**Work to be completed**
Can you quote, word for word, the stretch of rows below from the very first one through the one that contains "For every layout element, output its label, transcribe"?

**Material supplied**
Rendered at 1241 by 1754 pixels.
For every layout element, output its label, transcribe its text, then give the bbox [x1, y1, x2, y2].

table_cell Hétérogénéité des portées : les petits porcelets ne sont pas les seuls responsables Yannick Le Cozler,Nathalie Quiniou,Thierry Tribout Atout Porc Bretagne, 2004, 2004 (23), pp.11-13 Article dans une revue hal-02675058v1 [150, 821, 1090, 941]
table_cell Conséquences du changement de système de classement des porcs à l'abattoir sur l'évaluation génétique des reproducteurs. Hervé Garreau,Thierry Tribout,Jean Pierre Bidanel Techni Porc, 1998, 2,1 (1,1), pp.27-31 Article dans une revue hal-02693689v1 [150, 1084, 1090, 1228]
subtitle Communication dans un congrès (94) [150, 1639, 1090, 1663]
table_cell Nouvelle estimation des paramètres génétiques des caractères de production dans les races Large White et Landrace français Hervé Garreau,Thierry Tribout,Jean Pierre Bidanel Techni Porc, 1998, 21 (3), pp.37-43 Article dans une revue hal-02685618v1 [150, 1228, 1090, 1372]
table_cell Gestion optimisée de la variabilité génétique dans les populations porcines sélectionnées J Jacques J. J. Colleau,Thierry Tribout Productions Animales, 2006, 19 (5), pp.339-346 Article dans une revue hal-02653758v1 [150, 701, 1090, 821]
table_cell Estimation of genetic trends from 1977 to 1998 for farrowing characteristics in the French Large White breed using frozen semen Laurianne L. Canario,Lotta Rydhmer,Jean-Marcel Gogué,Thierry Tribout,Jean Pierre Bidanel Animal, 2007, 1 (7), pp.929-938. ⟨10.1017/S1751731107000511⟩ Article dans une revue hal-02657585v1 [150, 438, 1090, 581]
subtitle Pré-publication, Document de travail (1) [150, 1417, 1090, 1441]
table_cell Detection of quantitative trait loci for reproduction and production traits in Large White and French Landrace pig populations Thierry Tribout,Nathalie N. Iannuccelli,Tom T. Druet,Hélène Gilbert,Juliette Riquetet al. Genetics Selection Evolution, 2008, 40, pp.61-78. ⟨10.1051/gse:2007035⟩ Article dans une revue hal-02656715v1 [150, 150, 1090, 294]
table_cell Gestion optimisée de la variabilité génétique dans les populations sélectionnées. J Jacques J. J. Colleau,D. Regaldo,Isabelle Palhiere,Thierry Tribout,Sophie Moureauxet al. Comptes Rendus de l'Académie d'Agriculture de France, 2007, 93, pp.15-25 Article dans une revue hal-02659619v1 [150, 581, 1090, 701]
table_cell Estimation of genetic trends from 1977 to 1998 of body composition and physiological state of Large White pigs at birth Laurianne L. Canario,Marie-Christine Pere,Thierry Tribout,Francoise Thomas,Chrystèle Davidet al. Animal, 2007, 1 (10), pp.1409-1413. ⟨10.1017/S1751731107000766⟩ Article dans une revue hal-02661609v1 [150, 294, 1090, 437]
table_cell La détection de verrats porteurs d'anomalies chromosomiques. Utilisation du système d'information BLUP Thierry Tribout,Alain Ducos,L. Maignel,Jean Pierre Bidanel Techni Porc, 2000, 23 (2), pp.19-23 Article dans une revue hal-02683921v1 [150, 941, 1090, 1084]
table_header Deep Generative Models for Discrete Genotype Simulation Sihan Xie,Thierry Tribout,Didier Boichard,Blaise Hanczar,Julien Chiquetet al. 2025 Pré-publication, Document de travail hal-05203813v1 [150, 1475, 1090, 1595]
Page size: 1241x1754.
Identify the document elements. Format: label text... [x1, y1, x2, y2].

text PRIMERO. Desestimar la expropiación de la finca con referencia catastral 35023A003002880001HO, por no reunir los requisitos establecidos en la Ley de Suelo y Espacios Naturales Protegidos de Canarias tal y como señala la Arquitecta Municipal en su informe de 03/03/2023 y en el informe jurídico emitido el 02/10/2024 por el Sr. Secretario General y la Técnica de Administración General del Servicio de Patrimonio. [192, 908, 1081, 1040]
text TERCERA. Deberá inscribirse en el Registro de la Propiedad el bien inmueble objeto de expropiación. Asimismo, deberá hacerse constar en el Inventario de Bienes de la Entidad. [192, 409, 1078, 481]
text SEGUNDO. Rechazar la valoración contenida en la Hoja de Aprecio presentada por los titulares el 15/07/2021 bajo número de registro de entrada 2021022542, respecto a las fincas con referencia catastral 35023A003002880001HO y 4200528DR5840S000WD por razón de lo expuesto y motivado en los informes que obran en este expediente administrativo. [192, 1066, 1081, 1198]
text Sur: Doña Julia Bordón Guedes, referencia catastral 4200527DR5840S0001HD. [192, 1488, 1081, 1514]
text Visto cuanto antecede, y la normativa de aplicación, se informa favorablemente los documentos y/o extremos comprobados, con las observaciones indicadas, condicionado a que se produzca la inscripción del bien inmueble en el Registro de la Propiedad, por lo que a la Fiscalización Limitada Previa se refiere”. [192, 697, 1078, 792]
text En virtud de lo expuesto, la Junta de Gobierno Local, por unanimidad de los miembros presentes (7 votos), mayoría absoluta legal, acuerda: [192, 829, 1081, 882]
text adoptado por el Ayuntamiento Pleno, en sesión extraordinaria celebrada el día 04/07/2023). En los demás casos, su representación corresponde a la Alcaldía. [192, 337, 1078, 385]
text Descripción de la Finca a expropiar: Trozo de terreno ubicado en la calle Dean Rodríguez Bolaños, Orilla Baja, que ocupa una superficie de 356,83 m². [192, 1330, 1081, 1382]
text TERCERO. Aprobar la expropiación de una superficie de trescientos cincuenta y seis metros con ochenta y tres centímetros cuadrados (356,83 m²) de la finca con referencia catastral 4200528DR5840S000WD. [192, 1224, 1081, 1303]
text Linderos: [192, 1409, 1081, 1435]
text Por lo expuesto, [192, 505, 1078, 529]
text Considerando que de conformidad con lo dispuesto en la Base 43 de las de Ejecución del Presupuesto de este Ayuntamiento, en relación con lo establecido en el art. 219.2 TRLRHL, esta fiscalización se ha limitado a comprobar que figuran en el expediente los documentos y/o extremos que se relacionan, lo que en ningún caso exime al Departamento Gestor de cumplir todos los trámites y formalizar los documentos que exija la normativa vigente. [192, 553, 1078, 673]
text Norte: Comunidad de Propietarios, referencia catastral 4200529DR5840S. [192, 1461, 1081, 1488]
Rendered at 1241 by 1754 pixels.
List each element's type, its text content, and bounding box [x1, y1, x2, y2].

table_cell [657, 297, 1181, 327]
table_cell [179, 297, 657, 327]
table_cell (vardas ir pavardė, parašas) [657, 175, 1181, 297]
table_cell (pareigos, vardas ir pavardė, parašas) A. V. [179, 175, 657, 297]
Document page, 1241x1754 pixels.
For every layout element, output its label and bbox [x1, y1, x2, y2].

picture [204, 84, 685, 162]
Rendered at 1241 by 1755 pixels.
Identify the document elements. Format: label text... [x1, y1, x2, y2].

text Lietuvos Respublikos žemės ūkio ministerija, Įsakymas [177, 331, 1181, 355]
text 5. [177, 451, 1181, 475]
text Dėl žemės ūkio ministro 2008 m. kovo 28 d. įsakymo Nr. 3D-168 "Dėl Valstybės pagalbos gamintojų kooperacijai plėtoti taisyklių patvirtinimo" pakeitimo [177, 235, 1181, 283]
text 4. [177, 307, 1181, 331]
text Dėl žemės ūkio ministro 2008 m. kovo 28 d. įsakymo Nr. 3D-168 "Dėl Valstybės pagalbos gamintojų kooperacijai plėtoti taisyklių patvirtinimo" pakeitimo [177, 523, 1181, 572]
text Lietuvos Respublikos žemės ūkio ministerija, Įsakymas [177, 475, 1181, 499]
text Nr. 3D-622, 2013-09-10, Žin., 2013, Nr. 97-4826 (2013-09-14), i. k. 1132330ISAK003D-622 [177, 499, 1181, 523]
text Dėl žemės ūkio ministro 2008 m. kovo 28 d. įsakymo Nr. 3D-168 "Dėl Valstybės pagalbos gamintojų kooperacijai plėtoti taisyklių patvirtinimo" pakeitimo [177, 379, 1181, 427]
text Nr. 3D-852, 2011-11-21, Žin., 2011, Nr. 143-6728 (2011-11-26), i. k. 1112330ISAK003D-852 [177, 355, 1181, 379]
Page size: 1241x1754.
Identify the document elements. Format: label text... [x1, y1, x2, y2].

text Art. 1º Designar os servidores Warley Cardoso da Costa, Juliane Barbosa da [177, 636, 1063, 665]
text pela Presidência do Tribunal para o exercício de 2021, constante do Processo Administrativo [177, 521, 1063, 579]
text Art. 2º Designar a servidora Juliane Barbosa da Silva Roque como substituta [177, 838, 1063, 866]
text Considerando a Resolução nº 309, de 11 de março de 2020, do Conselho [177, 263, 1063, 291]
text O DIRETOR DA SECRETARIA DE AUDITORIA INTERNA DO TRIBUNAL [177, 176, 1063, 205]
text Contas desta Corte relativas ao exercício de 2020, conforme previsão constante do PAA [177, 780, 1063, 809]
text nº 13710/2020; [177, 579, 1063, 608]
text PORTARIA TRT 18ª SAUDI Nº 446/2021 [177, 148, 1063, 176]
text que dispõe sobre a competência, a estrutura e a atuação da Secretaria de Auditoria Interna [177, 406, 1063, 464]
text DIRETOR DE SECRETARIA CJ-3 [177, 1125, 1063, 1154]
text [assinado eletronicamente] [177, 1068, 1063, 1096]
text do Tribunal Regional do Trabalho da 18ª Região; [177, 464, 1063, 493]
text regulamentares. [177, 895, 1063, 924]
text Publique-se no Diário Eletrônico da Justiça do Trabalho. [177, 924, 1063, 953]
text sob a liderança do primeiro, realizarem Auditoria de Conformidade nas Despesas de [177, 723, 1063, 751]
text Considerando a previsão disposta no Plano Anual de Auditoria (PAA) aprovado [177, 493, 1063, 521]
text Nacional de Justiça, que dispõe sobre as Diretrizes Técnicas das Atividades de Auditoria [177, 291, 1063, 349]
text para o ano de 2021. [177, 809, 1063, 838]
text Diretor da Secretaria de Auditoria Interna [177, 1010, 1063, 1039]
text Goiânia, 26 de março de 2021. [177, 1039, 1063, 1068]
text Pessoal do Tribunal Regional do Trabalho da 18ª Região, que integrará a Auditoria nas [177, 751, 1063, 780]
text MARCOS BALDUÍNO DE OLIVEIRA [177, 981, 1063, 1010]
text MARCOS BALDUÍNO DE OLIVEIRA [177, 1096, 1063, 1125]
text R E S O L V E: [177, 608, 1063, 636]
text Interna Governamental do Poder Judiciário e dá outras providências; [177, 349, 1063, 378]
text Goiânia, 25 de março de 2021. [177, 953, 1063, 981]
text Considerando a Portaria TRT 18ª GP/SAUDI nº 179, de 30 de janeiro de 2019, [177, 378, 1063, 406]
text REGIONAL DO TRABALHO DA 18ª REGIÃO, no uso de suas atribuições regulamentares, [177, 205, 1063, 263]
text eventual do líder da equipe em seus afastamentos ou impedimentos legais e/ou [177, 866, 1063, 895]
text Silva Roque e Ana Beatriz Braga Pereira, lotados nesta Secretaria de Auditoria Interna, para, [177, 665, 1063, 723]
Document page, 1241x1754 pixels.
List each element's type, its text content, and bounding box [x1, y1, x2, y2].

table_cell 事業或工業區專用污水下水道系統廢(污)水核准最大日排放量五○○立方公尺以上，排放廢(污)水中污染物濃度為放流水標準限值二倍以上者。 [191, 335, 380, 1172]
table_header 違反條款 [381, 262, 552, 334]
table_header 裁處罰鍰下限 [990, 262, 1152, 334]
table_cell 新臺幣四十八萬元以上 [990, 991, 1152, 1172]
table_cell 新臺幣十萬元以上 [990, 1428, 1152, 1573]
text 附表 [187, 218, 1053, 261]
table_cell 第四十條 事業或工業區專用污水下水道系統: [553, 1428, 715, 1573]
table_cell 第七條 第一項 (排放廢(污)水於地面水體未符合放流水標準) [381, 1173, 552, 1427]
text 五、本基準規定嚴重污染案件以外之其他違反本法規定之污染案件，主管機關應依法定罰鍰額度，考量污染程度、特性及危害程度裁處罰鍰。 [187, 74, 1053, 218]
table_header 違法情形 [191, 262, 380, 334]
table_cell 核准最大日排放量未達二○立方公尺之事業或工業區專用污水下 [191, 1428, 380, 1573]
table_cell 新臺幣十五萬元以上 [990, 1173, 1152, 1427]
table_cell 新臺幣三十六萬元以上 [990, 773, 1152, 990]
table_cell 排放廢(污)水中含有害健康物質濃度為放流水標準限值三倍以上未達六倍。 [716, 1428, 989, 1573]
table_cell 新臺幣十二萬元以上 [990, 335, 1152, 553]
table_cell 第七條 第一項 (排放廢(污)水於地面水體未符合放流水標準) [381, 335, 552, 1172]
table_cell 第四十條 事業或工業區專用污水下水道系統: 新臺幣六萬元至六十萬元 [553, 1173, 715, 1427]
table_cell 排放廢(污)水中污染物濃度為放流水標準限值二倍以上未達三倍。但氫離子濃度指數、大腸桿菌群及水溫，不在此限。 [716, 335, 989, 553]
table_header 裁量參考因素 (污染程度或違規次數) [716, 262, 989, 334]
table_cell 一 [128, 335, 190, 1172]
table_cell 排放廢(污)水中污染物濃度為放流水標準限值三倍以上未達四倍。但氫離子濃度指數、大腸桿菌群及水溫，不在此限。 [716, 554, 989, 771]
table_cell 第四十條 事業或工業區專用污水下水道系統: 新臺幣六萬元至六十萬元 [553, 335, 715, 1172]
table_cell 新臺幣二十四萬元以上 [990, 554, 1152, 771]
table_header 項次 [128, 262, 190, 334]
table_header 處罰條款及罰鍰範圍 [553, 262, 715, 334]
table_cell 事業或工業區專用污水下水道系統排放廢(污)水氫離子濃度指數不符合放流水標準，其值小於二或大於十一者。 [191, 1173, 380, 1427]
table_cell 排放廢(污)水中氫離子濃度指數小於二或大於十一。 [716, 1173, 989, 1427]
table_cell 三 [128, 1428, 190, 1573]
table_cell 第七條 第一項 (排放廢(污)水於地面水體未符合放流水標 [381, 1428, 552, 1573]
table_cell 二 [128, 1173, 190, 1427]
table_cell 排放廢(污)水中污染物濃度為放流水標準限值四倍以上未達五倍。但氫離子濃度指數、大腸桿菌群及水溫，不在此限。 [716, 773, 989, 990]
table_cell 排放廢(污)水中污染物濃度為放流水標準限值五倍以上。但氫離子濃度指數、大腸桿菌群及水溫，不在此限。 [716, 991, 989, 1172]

**Solution to the exercise**
Rendered at 1241 by 1754 pixels.
For every layout element, output its label, transcribe its text, then give the bbox [x1, y1, x2, y2].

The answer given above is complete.